Novel Variant Identified in the Enhancer Region of Host Transcription Factor, BRN3A, is a Significant Risk Factor for HPV-Induced Uterine Cervix Cancer

Abstract

Among the HPV-mediated cervical cancers, cellular factor BRN3A has gained considerable attention due to its role in promoting an anti-apoptotic cellular environment and in facilitating epitheliotropic transformations of the host. The majority of previous studies looked at BRN3A's molecular characteristics; however, the possibility of genetic variations in BRN3A's autoregulatory region in relation to cervical cancer risk has been underestimated until now. In a retrospective study in the Eastern UP population, India, we detected genetic variations in the cisregulatory proximal enhancer region located around 5.6 kb upstream of transcription start site of BRN3A. Our analysis of PCR and DNA sequencing confirmed this novel SNP (BRN3A g.60163379A>G) within the auto-regulatory region of BRN3A. As compared to control subjects, cancer cases exhibited a 1.32-fold higher allele frequency (χ2 = 6.315, p = 0.012).

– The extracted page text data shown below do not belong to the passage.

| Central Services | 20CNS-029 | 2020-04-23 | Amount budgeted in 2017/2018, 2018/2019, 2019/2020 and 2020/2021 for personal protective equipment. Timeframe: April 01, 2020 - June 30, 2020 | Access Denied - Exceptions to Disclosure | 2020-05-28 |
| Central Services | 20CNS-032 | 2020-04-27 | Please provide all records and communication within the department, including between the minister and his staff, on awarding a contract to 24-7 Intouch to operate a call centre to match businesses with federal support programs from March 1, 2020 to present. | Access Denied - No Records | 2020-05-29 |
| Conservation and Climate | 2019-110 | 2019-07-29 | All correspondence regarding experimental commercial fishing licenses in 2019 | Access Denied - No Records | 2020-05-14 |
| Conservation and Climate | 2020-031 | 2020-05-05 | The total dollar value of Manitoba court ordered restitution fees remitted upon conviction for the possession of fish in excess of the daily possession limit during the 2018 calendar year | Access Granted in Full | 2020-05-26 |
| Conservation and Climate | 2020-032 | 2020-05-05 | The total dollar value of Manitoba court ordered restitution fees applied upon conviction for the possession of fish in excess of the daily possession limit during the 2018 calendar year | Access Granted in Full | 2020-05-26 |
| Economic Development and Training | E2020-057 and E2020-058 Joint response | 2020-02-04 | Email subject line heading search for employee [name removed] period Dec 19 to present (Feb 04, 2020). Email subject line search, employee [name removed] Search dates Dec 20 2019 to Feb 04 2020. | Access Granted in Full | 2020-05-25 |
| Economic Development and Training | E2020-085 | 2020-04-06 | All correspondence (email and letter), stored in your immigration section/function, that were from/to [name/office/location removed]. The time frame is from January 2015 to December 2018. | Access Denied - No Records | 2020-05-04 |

In homozygous (GG) but not in heterozygous conditions, odds ratio (OR) analysis suggests a significant association of cancer risk with the SNP (OR = 2.60, p ≤ 0.004). We further confirmed using the functional analysis that this SNP increased the luciferase gene activity in HPV-positive cervical cancer SiHa cells that were exposed to progesterone. As a result of the association of polymorphisms in a noncoding region of an oncogene with increased cancer risks, we are suggesting that this genetic variation in non-coding region can be used in prediction, diagnosis, or predicting the progression of the disease. © The Author(s).